There are many reasons why you may wish to establish your own niche law society. The creation and management of a law society will allow you to practice some of the most important skills needed to be a good trainee solicitor. Managing a team, meeting deadlines, being creative and holding a leadership position are the main skills involved in forming your own law society.

If you aren’t just interested in standing out in applications, creating a law society is a very enjoyable experience. You have the chance to run events on topics that you’re passionate about. Examples of some niche law societies include medical law, fintech, blockchain, pro bono, human rights and litigation. The great thing about ownership of a society is that it’s really up to you to make the most of it. You can host competitions, invite guest speakers to the university, give presentations, host drinks receptions and much more.

Another reason why you may consider starting your own law society would be because you feel that the main university law society is not providing students with enough events on a certain area of law. Seeing this as a window of opportunity, you can capitalise on this demand. In my own experience, I wanted to learn more about alternative dispute resolution and litigation, but many of my campus events centred on transactional corporate law. Hosting events that solely focus on litigation has now attracted a lot of members. 


How do you start a society?

This will vary between universities but in my experience, you will have to register with the student’s union, pitch your idea on the website and then gain enough support to prove that your society should be made official. Promoting your idea around campus or asking students whether they would like to see the introduction of such a society is a good way to gauge interest. You will also need to make sure that your law society is different to the others, otherwise it may cause clashes in terms of budgeting and maintaining an active membership. It’s important to advertise your law society as having a USP and that joining this society will add value to students. The less you think about how you want your society to run, the less students will be convinced that your events will be worthwhile. This is a great chance to improve your marketing skills and turn your vision into a reality. 

Another key aspect of starting the society will be forming a committee of students who can help you with events and bring ideas to your attention. You may just want to have your friends on the committee if you believe they’re equally passionate and competent. However, you may want to offer students from all years and disciplines the opportunity to get involved. You can hold interviews or ask students to submit a short 200-word description about why they think they should be on the committee. The main roles you’ll need to delegate are social secretary, treasurer, president, vice president and media secretary. These roles allow responsibility to be delegated so that the running of the society becomes a lot more manageable. 

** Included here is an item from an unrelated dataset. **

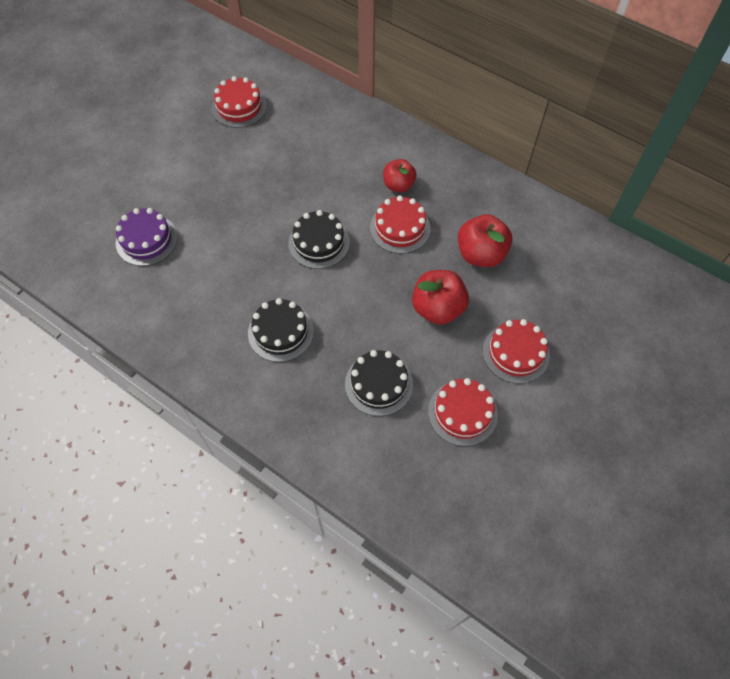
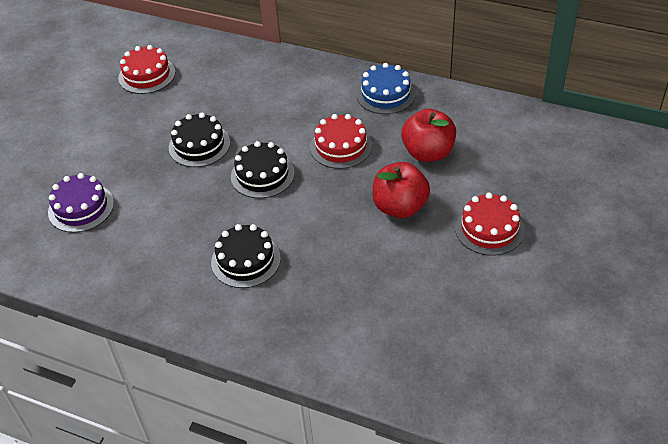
camera: 10 degrees left, 15 degrees down
black cake [345,350,413,416] -> black cake moved to [169,113,230,167]
red apple [383,159,417,192] -> none
red cake [428,378,498,446] -> none
none -> blue cake [356,63,416,114]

How will you organise your first event? 

Your first event is the official launch of your new law society. It’s important to spark interest and get people to sign up to a mailing list, while also keeping it casual. Don’t try to do too much for a first event, like inviting a guest speaker. The reason that holding a relaxed first event is key is because this is going to be a new experience for you and everyone attending. The easier the event is to run, the more likely it is to be a success. Promote the event on Facebook groups and make sure that your whole committee speaks about the first event to their friends.

Students attending the first event will be looking for professionalism and a clear structure to the night. To retain their interest in the society, you will want to engage them throughout the event. Make the presentation or introductory talk as interactive as possible and make the effort to speak to students individually afterwards, thanking them for attending and asking them about why they signed up for your new society. The soft skill of networking effectively with your members is essential if you want to keep numbers consistent throughout the year. Another aspect of your first event will be sponsorship money and budgeting. If you can secure a sponsor for the event that will be very useful as you can buy wine, canapes or prizes to compliment the night.